Joseph Holt

Personal information
- Full name: Joseph Kenneth Holt
- Born: 10 January 1895 Trelwany, Jamaica
- Died: 7 August 1968 (aged 73) Vineyard Town, Kingston, Jamaica
- Batting: Right-handed
- Bowling: Right arm medium
- Role: All-rounder; Occasional Wicket-keeper;
- Relations: John Holt (son)

Domestic team information
- 1905–1930: Jamaica

Career statistics
| Competition | First-class |
| Matches | 36 |
| Runs scored | 1,600 |
| Batting average | 27.58 |
| 100s/50s | 4/8 |
| Top score | 142 |
| Balls bowled | 2,383 |
| Wickets | 26 |
| Bowling average | 40.53 |
| 5 wickets in innings | 0 |
| 10 wickets in match | 0 |
| Best bowling | 3/34 |
| Catches/stumpings | 24/1 |
- Source: CricketArchive, 20 June 2012

= Joseph Holt (cricketer) =

Jamaican cricketer

Joseph Kenneth "JK" Holt (10 January 1885 - 7 August 1968) was a Jamaican cricketer who represented West Indies in matches before they attained Test match status. He first played for Jamaica in 1905. He played irregularly for the team until 1911, twice passing fifty runs in a first-class innings. In 1923, he was selected to tour England with the West Indies team.

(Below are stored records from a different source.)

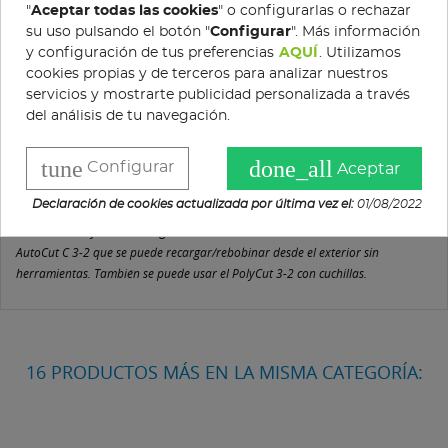
"
Aceptar todas las cookies
" o configurarlas o rechazar
su uso pulsando el botón "
Configurar
". Más información
y configuración de tus preferencias
AQUÍ
. Utilizamos
DESCRIPCIÓN
cookies propias y de terceros para analizar nuestros
servicios y mostrarte publicidad personalizada a través
DETALLES DEL PRODUCTO
del análisis de tu navegación.
Cortabordes de batería, muy ligero y fácil de usar para el cuidado del césped
tune
done_all
Configurar
y del borde del césped en áreas cercanas a la casa. Diámetro de corte 280
Aceptar
mm, longitud del eje ajustable con solo presionar un botón y ajuste del mango
Declaración de cookies actualizada por última vez el:
01/08/2022
sin herramientas. Limitador de distancia para cortar alrededor de obstáculos
como árboles y arbustos. Agarre suave en el manillar. Cabezal de corte
AutoCut C 3-2 que se puede recargar/rebobinar desde el exterior sin
herramientas. También se puede usar el PolyCut 3-2 con cuchillas.
16 PRODUCTOS MÁS EN LA MISMA CATEGORÍA:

Playing in first-class cricket for the first time since 1911, he scored 293 runs at an average of 15.42 and took one wicket. He scored two first-class fifties. His remaining first-class matches were played for Jamaica against touring English teams, apart from one game for a representative West Indies team in 1929.

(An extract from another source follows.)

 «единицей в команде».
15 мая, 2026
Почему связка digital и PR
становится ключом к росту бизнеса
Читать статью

In 1928, he scored his maiden first-class century against LH Tennyson's team, and in the next match against the same opposition hit 142 runs, his highest first-class score. The following year, he scored two centuries against Julien Cahn's touring side, the second of which was scored for a West Indies XI. In Jamaica, he had a reputation as a good batsman in difficult situations and a bowler who could take a wicket when others had failed. He captained Lucas Cricket Club to four successive Senior Cup titles.

In later years, he was a respected figure in Jamaican cricket and his son JK Holt junior played Test cricket for West Indies.